Here is a list of possible topics for Bachelor thesis in 2023 in our group. These are examples, and topics might slightly evolve depending on your precise interests, and the status of these projects at the begining of the thesis!
We have developed an interpretable deep-learning model (more precisely autoencoder models) to map gene expression profiles to cellular functions, pathways or phenotypes. Using this model, we can recover known functions for specific human tissues, but we can also simulate interventions, such as gene knock-outs or overexpression of specific genes. Hence, we can in principle predict the function of specific genes, or the effect of modulating the expression of certain genes. We would like to apply this model to uncover unknown functions for specific genes, by allowing the model to “learn” new functional associations between genes and functions. To do so, our OntoVAE model needs to be modified, and these modifications need to be tested using leave-one-out strategies. As a biological application, we want to test if our model can predict new functions for the BCAT gene, which has a number of different roles in cancer metabolism. We are collaborating on this with the group of Bernhard Radlwimmer at the DKFZ
Doncevic, D. and Herrmann, C. (2022), “Biologically informed variational autoencoders allow predictive modeling of genetic and drug induced perturbations”, bioRxiv, 22 September.
Francois, L., Boskovic, P., Knerr, J., He, W., Sigismondo, G., Schwan, C., More, T.H., et al. (2022), “BCAT1 redox function maintains mitotic fidelity”, Cell Reports, Vol. 41 No. 3, p. 111524.
CTCF is a transcription factor with a number of functions in genome organisation, chromatin structuring and gene activation. It also appears to play a role in viral integration into the genome. As such, it is a multi-functional transcription factor. In particular, CTCF defines boundaries of so called topological associated domains, but binds also to the promoter of genes. We would like to conduct a comprehensive analysis of CTCF binding site landscapes across multiple tissues and cell types to understand what drives these different functions along the genome. We will conduct integration of multiple chromatin components (histone marks, DNA methylation, sequence motifs,…) to understand the differences between these functions, and if co-factors are playing a role. In addition, we would like to describe universal features as well as tissue-specific features of CTCF.
Single-cell experiments allow to observe and measure the expression variability between cells.

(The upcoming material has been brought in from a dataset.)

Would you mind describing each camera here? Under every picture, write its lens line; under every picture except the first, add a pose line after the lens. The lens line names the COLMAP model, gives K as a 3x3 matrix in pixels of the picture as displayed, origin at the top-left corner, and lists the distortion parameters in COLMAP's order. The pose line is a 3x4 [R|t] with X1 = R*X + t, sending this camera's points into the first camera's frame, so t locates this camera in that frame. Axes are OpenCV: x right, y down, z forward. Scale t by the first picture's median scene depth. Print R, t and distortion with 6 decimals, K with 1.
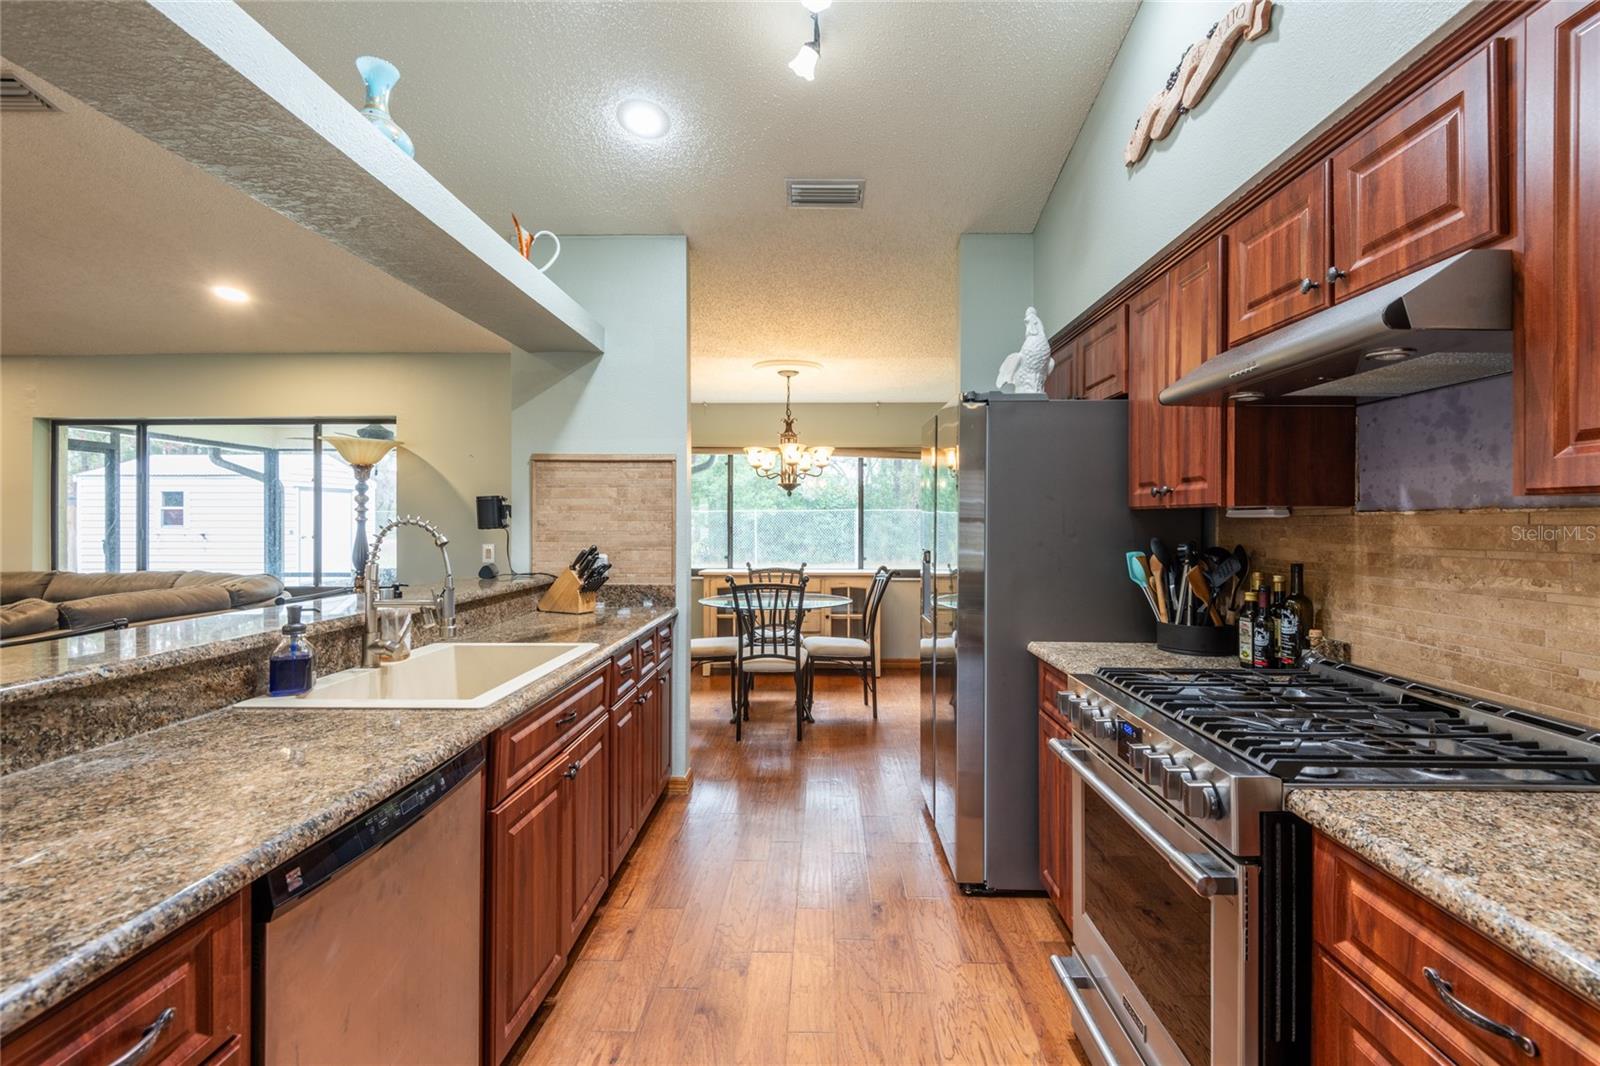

While cells from different cell types show different transcriptional programs, such a stochastic bahavior is also observed even between cells from isogenic pools. This transcriptional noise is believed to contribute to fast adaptability to changing environmental conditions. Using single-cell chromatin accessibility datasets, we can now also measure the chromatin variability. In previous studies, we have observed a high epigenetic variability (Liu et al., 2019). Using a new method, we can integrated the scRNA and scATAC-seq data to reconstruct gene regulatory networks, and study the level of regulatory variability across different cells. In this project, we want to understand (1) which genes are subject to a high transcriptional and epigenetic variability, and (2) reconstruct gene regulatory networks and connect these two levels of variability using a simple dynamical model. This will be done using published data with both data modalities (scRNA/scATAC), and in data that we will obtain from CD8 T-cells in the course of the project.